Re: Official Linux system wrapper library?

From: Zack Weinberg
Date: Mon Nov 12 2018 - 12:41:26 EST


Daniel Colascione <dancol@xxxxxxxxxx> wrote:
> >> If the kernel provides a system call, libc should provide a C wrapper
> >> for it, even if in the opinion of the libc maintainers, that system
> >> call is flawed.

I would like to state general support for this principle; in fact, I
seriously considered preparing patches that made exactly this change,
about a year ago, posting them, and calling for objections. Then
$dayjob ate all my hacking time (and is still doing so, alas).

Nonetheless I do think there are exceptions, such as those that are
completely obsolete (bdflush, socketcall) and those that cannot be
used without stomping on glibc's own data structures (set_robust_list
is the only one of these I know about off the top of my head, but
there may well be others).

Daniel Colascione <dancol@xxxxxxxxxx> wrote:
> We can learn something from how Windows does things. On that system,
> what we think of as "libc" is actually two parts. (More, actually, but
> I'm simplifying.) At the lowest level, you have the semi-documented
> ntdll.dll, which contains raw system call wrappers and arcane
> kernel-userland glue. On top of ntdll live the "real" libc
> (msvcrt.dll, kernel32.dll, etc.) that provide conventional
> application-level glue.

This is an appealing idea at first sight; there are several other
constituencies for it besides frustrated kernel hackers, such as
alternative system programming languages (Rust, Go) that want to
minimize dependencies on legacy "C library" functionality. If we
could find a clean way to do it, I would support it.

The trouble is that "raw system call wrappers and arcane
kernel-userland glue" turns out to be a lot more code, with a lot more
tentacles in both directions, than you might think. If you compare
the sizes of the text sections of `ntdll.dll` and `libc.so.6` you will
notice that the former is _bigger_. The reason for this, as far as I
can determine (without any access to Microsoft's internal
documentation or source code ;-) is that ntdll.dll contains the
dynamic linker-equivalent, a basic memory allocator, the stack
unwinder, and a good chunk of the core thread library. (It also has
stuff in it that's needed by programs that run early during boot and
can't use kernel32.dll, but that's not our problem.) I don't think
this is an accident or an engineering compromise. It is necessary for
the dynamic loader to understand threads, and the thread library to
understand shared library semantics. It is necessary for both of
those components to allocate memory. And both of those components are
naturally tightly coupled to the kernel, and in particular they have
to be up and running from the first user-space instruction executed in
a new process, so it's natural to put them in the component that is
responsible for talking directly to the kernel.

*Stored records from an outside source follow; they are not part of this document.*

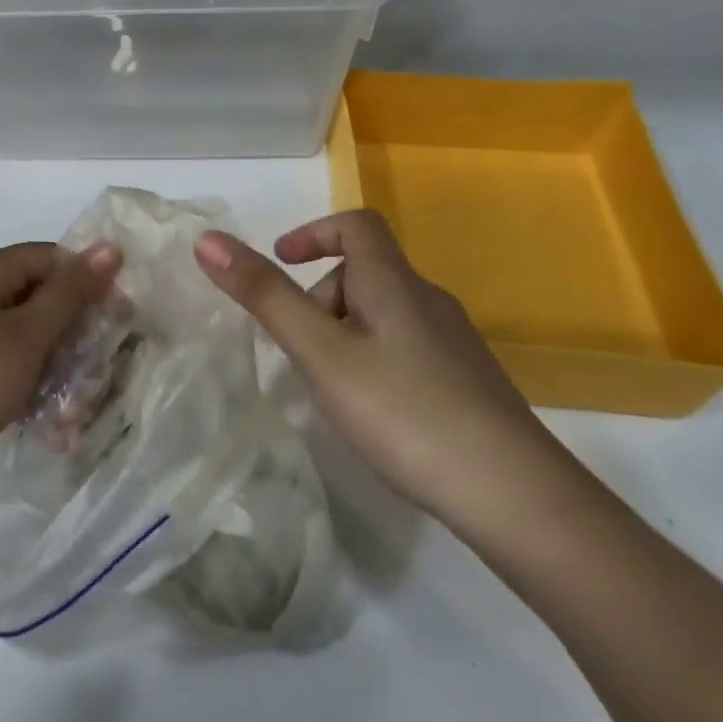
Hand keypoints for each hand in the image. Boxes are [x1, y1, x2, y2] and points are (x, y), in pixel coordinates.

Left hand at [0, 241, 121, 495]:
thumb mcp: (27, 336)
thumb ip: (70, 292)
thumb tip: (108, 247)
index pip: (49, 258)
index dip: (87, 283)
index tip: (116, 319)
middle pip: (32, 296)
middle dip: (68, 333)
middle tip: (94, 369)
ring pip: (16, 334)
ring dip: (48, 364)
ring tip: (70, 407)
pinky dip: (19, 380)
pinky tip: (39, 417)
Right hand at [194, 211, 558, 519]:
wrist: (514, 495)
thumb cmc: (404, 411)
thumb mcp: (321, 353)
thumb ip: (265, 296)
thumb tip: (208, 239)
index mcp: (394, 284)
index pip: (357, 226)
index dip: (314, 232)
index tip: (281, 262)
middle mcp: (428, 302)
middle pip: (365, 274)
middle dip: (319, 298)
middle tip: (298, 351)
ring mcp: (454, 344)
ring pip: (384, 316)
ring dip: (343, 334)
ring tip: (327, 388)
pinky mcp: (467, 383)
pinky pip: (405, 349)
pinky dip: (372, 361)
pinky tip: (372, 414)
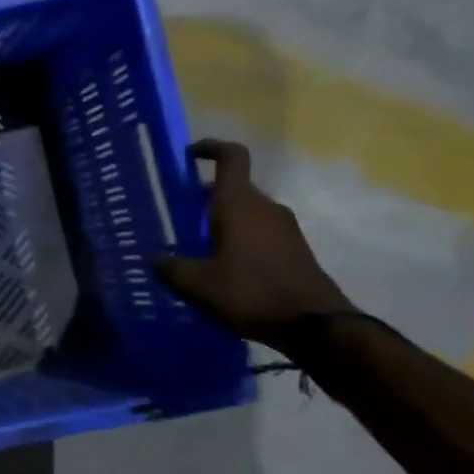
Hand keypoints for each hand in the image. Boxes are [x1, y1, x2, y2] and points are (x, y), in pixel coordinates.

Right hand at [153, 139, 355, 349]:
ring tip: (194, 247)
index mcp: (239, 204)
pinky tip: (220, 268)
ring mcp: (284, 228)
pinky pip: (259, 233)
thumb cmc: (250, 293)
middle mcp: (264, 208)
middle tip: (176, 216)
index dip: (210, 148)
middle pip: (232, 188)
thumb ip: (169, 266)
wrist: (316, 326)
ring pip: (245, 212)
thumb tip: (157, 259)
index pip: (231, 157)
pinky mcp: (294, 250)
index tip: (188, 155)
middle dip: (203, 198)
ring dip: (220, 222)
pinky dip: (237, 240)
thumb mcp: (196, 284)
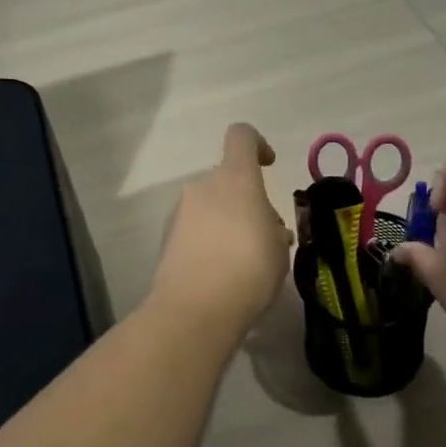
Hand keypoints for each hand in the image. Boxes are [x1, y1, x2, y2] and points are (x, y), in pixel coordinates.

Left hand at [149, 124, 292, 336]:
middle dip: (245, 200)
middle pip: (226, 179)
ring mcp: (179, 212)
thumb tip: (267, 227)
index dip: (257, 145)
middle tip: (263, 235)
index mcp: (235, 179)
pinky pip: (194, 229)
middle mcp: (202, 187)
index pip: (242, 137)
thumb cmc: (249, 271)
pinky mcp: (166, 238)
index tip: (268, 165)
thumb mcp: (279, 249)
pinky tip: (220, 272)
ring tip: (243, 260)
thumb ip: (274, 229)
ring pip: (209, 205)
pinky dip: (208, 241)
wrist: (195, 310)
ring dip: (226, 222)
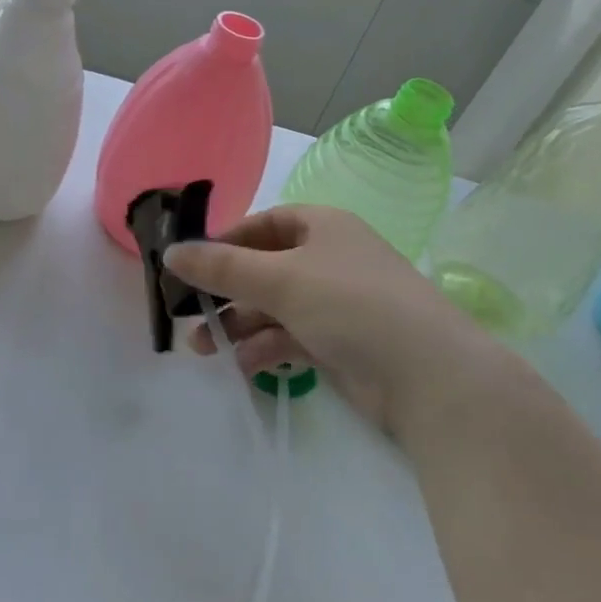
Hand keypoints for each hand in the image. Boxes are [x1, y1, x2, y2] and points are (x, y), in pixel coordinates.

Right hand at [165, 206, 508, 442]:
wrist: (430, 377)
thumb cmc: (351, 305)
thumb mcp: (279, 279)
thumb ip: (221, 267)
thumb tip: (170, 253)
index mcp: (322, 227)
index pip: (263, 224)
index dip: (225, 241)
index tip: (190, 265)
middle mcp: (329, 260)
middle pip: (263, 269)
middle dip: (225, 292)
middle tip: (187, 313)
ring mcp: (336, 304)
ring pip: (273, 307)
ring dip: (238, 325)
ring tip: (203, 348)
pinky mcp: (340, 344)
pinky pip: (291, 338)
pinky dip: (266, 349)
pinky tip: (244, 365)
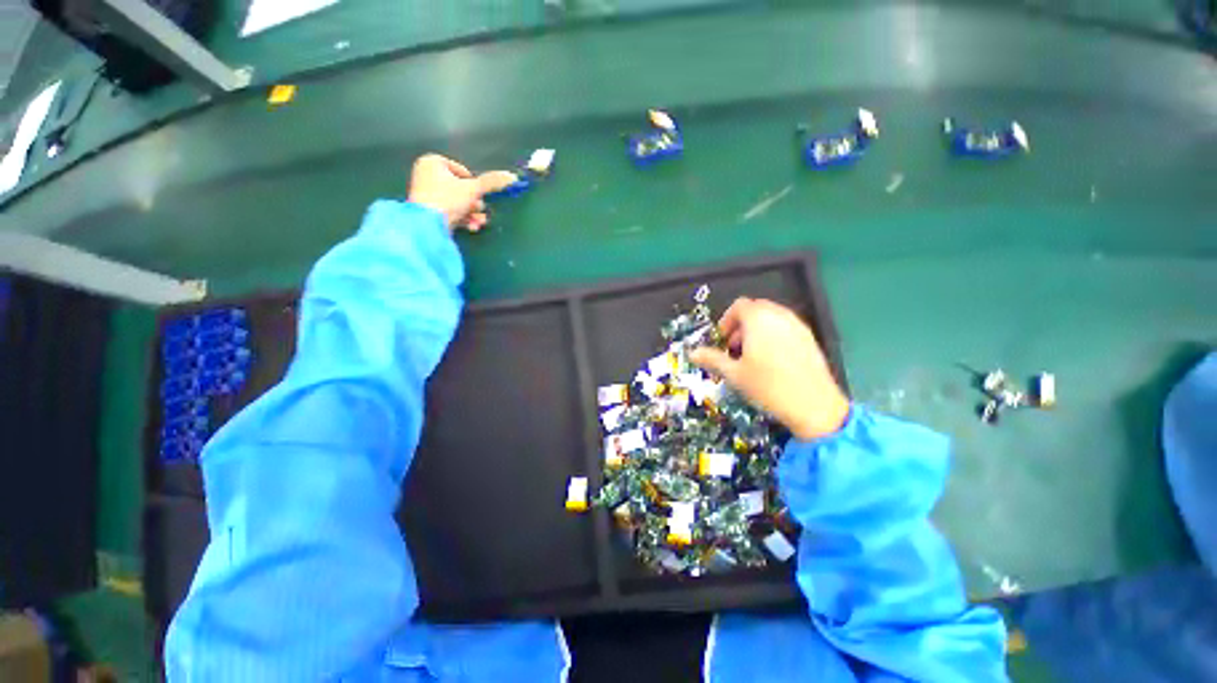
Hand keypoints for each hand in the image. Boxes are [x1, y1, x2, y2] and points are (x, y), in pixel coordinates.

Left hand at [407, 154, 517, 231]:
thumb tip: (511, 176)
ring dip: (472, 214)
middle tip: (479, 210)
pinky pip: (450, 212)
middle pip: (461, 189)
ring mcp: (426, 195)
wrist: (427, 225)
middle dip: (474, 203)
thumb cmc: (448, 199)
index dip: (474, 184)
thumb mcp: (474, 189)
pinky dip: (462, 219)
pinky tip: (471, 227)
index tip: (478, 194)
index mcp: (432, 162)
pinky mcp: (428, 212)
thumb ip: (492, 182)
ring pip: (458, 203)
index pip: (463, 171)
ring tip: (479, 222)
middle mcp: (426, 175)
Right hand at [691, 298, 848, 440]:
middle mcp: (779, 316)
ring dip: (756, 329)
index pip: (739, 305)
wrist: (815, 406)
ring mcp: (797, 326)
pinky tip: (772, 360)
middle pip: (755, 308)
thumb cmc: (768, 387)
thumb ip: (712, 359)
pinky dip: (773, 334)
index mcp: (759, 320)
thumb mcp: (734, 374)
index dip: (726, 320)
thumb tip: (693, 353)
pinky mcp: (809, 338)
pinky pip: (786, 326)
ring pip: (771, 317)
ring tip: (751, 354)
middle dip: (740, 324)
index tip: (722, 339)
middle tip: (734, 347)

But the _consequence_ of this design is, ntdll.dll defines the
semantics of shared library loading, and the semantics of threads, for
the entire system. A hypothetical equivalent liblinuxabi.so.1 would
have to do the same. And that means you wouldn't get as much
decoupling from the C and POSIX standards -- both of which specify at
least part of those semantics -- as you want, and we would still be
having these arguments. For example, it would be every bit as
troublesome for liblinuxabi.so.1 to export set_robust_list as it would
be for libc.so.6 to do that.

You might be able to get out of most of the tangle by putting the
dynamic loader in a separate process, and that's _also_ an appealing
idea for several other reasons, but it would still need to understand
some of the thread-related data structures within the processes it
manipulated, so I don't think it would help enough to be worth it (in
a complete greenfields design where I get to ignore POSIX and rewrite
the kernel API from scratch, now, that might be a different story).

On a larger note, the fundamental complaint here is a project process
/ communication complaint. We haven't been communicating enough with
the kernel team, fair criticism. We can do better. But the
communication has to go both ways. When, for instance, we tell you
that membarrier needs to have its semantics nailed down in terms of
the C++17 memory model, that actually needs to happen. When we tell
you that we can't use UAPI headers directly unless you commit to
honoring all of the standard-sourced namespace constraints on
user-visible headers, that needs to end the argument unless and until
someone does commit to doing all of that work on the kernel side. (We
could discuss things we could do to make that work easier from your
end -- the __USE macros could stand to be better documented, for
instance -- but ultimately someone has to do the work.)

And, because this is a process / communication problem, you cannot
expect there to be a purely technical fix. Your position appears,
from where I'm sitting, to be something like "if we split glibc into
two pieces, then you and us will never have to talk to each other
again" which, I'm sorry, I can't see that working out in the long run.

> (For example, for a long time now, I've wanted to go
> beyond POSIX and improve the system's signal handling API, and this
> improvement requires userspace cooperation.)

This is also an appealing notion, but the first step should be to
eliminate all of the remaining uses for asynchronous signals: for
instance, give us process handles already! Once a program only ever
needs to call sigaction() to deal with
SIGSEGV/SIGBUS/SIGILL/SIGFPE/SIGTRAP, then we can think about
inventing a better replacement for that scenario.

zw